* _Questions to answer_:
- 1) Using the Nissan Leaf text, explain in one to three sentences why Nissan's choice to build an all-electric car rather than a hybrid is considered notable.
- 2) Continue the Nissan Leaf text from the sentence that ends "cheaper to produce than competing hybrids."

Nissan Leaf


When the Nissan Leaf was first released in December 2010 it was the first mass-market all-electric car available the U.S. since the EV1 ceased production in 1999. Nissan has sold 42,700 units worldwide through October 2012, making the Leaf the world's top-selling electric car. Nissan’s decision to develop an all-electric rather than a hybrid is notable for two reasons. Other companies’ strategies assume that a hybrid with internal combustion engine will be cheaper to produce than a car with a battery of sufficient capacity. Hybrids also address the reluctance of consumers to purchase a car whose travel range must be punctuated by long recharge intervals.

Two technical developments weigh heavily in Nissan's favor: Level 3 charging, now available in the 2012 SL model, allow an 80-percent battery recharge in approximately 30 minutes. Intense investment in battery technology almost assure dramatically increased capacity and lower costs within the next five years, potentially putting Nissan in a position to offer a car that is cheaper to produce than competing hybrids.

* _Provided records_:
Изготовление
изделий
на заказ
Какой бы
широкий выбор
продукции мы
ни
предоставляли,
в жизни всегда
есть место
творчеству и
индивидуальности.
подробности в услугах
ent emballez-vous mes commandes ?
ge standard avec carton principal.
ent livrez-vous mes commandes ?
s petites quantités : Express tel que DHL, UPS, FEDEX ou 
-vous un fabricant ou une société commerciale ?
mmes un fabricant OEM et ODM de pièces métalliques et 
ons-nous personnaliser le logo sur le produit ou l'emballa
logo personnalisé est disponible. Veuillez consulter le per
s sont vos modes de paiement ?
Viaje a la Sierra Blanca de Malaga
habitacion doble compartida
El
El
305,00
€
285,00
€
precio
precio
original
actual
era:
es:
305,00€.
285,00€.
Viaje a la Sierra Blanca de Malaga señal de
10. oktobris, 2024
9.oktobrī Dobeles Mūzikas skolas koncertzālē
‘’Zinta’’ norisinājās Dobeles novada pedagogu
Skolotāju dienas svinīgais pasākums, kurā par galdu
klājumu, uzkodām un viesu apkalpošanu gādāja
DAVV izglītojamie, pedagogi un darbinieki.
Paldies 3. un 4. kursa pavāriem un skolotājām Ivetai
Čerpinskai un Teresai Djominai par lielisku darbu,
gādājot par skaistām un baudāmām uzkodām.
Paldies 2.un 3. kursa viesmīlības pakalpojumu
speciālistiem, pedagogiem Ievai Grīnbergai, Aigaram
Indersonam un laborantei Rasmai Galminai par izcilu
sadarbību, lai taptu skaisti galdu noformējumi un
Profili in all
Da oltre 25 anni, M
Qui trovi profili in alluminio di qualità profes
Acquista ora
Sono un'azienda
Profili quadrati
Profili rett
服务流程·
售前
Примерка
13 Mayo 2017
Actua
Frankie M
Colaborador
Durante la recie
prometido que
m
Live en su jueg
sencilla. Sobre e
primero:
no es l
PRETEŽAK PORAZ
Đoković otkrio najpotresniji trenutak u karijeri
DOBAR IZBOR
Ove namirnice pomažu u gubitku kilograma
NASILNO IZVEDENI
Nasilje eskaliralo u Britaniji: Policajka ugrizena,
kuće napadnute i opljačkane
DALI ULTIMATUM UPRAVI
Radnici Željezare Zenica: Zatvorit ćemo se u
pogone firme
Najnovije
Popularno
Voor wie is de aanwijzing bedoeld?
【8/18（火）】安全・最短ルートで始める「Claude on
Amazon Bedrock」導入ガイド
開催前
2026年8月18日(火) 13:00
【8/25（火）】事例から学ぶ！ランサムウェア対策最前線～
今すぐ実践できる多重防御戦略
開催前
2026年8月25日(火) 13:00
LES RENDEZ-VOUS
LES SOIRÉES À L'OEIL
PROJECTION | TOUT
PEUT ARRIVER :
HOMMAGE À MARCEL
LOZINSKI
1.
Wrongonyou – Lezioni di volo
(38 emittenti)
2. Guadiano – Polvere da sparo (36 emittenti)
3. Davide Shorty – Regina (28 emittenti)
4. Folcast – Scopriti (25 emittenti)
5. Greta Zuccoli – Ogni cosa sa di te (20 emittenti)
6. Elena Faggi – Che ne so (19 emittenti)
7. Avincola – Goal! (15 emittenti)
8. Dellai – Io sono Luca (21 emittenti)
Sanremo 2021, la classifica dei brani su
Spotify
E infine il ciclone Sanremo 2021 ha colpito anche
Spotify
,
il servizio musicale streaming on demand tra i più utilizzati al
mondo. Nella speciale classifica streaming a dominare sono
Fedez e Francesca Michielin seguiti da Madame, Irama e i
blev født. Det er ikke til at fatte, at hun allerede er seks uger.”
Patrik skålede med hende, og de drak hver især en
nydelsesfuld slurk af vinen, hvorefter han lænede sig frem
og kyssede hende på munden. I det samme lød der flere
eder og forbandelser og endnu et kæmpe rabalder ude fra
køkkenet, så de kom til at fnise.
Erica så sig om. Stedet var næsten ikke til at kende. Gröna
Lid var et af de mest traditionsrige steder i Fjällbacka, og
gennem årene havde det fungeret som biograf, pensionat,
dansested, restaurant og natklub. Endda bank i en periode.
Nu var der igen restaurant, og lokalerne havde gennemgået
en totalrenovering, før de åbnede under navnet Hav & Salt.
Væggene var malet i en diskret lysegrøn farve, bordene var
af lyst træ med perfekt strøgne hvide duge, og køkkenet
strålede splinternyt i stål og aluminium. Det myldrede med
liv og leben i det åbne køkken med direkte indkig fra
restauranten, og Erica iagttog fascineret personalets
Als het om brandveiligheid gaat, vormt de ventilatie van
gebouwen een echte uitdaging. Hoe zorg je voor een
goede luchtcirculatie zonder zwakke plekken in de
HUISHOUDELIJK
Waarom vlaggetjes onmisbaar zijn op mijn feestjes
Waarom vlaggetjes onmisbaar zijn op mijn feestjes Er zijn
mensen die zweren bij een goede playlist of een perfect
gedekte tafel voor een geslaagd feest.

* _Answers to this exercise_:
- 1) Other companies' strategies assume that a hybrid with an internal combustion engine will be cheaper to produce than a car with a battery of sufficient capacity. Hybrids also address consumers' reluctance to buy a car whose travel range must be interrupted by long recharge intervals.

- 2)
One neat feature of the Leaf is the ability for driver to use their mobile phones to control certain capabilities of the car. Drivers can manage the charging, control cabin cooling and heating, music, and other functions remotely from their phones.

Nissan will launch the “LEAF to Home” power supply system, which can supply electricity from the 24 kWh Li-ion battery pack to homes using the “EV Power Station” unit. The power station, developed by Nichicon Corporation, is also a 6 kW charger for charging the LEAF.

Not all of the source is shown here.